La production artistique, quelle qu’elle soit, nécessite l’engagement de tous les acteurs impliqués. Actuellement, je me retrouve souvent à travailler seul, tout comme mes confrères, à quelques exceptions près. Il est crucial de mettre en place des structures et des soutiens pour assurer la continuité et le développement de la musique Gnaoua.
Mon message s’adresse particulièrement aux producteurs et aux acteurs de l’industrie musicale : pensez à la musique Gnaoua dans vos projets. C’est une culture riche et dynamique qui mérite d’être mise en avant et intégrée dans les tendances contemporaines. Avec un soutien adéquat, la musique Gnaoua peut non seulement survivre mais aussi prospérer et évoluer, apportant sa contribution unique à la scène musicale mondiale. Nous avons le potentiel de transformer cet art ancestral en une force motrice dans l’industrie culturelle, tout en préservant son essence et ses racines profondes.
Recueillis par Yassine ELALAMI
Portrait
MediCament, harmonies Gnaoua pour l’âme moderne
Né en 1991 à Agadir, Mehdi Qamoum, connu sous le nom de scène MediCament, est bien plus qu’un artiste : il est un passeur de cultures, un guérisseur d’âmes à travers la musique Gnaoua. Son nom de scène lui-même reflète la profondeur spirituelle de cette tradition musicale, capable de soigner les esprits par ses rythmes envoûtants.

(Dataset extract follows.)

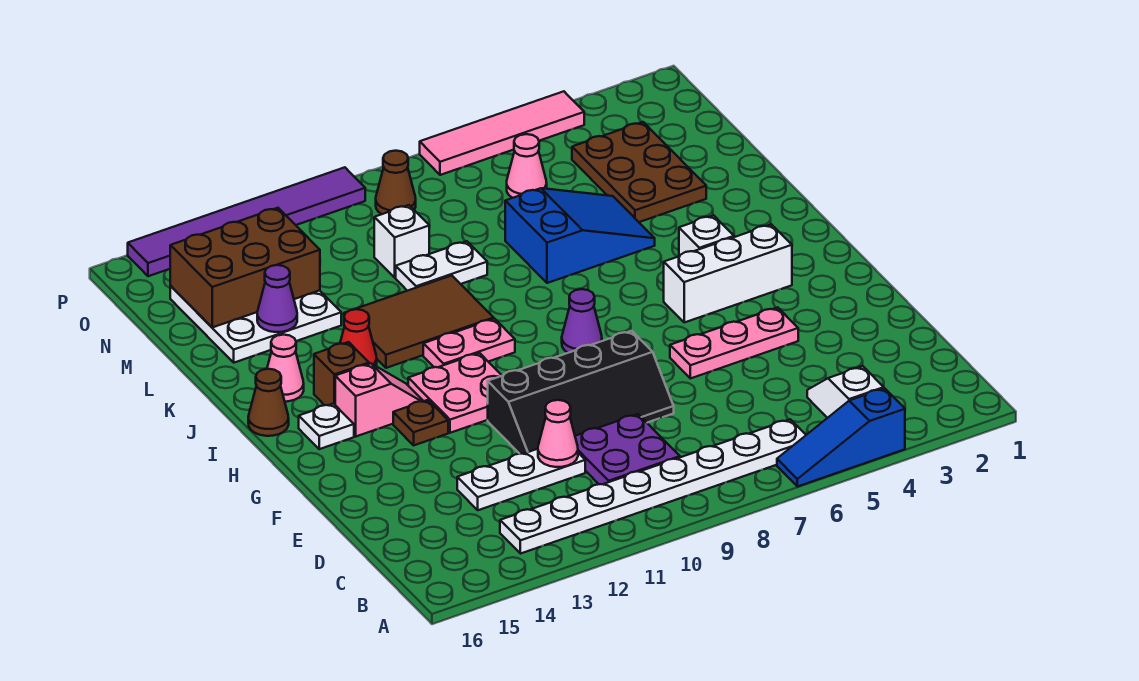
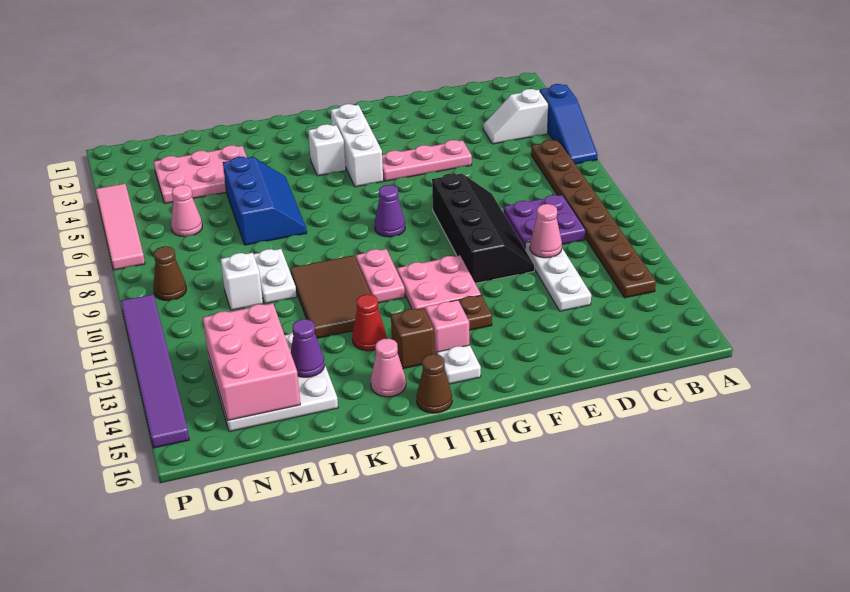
white 1x8 plate [500,419,806,554] -> brown 1x8 plate [531,140,656,298]
pink 1x3 plate [670,308,798,378] -> pink 1x3 plate turned to [382,140,472,181]
blue 2x3 slope [505,188,655,283] -> blue 2x3 slope turned to [223,157,307,245]
brown 2x3 plate [572,122,706,222] -> pink 2x3 plate [154,145,247,203]
brown 2x3 brick [170,208,320,327] -> pink 2x3 brick [203,303,300,421]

Artiste polyvalent, Mehdi Qamoum est à la fois chanteur, auteur-compositeur et musicien. Ses racines plongent profondément dans la musique Gnaoua tout en s’élargissant vers la World Music, fusionnant harmonieusement les traditions marocaines avec des influences africaines et des touches modernes de Rock et de Blues. En 2006, il fonde son premier groupe, « Ouled Bambara », marquant le début d’un parcours artistique prometteur.
Sa collaboration avec la plateforme Jazzawiya a été déterminante, permettant l’émergence d’artistes notables comme Mehdi Nassouli, Foulane Bouhsine et Hicham Issawi. Fort de cette expérience, Mehdi poursuit aujourd’hui son projet personnel, explorant un éventail varié de styles musicaux marocains tels que Gnaoua, Houara, Isengan, Reggada, Daqqa marrakchiya, en les enrichissant de son propre style unique.

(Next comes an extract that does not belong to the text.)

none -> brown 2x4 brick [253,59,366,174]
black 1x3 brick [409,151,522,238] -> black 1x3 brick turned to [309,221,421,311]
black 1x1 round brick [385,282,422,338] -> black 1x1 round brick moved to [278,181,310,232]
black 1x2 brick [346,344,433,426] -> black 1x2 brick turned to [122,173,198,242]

Fidèle au guembri, instrument emblématique de la musique Gnaoua, Mehdi a même développé sa propre version électrique à quatre cordes, mariant tradition et innovation. Son engagement ne se limite pas aux frontières nationales : il a brillé sur de nombreuses scènes internationales, participant à des festivals de renoms comme L’Boulevard à Casablanca, Timitar à Agadir, le festival de Merzouga « Mama Africa », ainsi qu’au festival N’SanguNdjiNdji au Congo et à la résidence OneBeat aux États-Unis.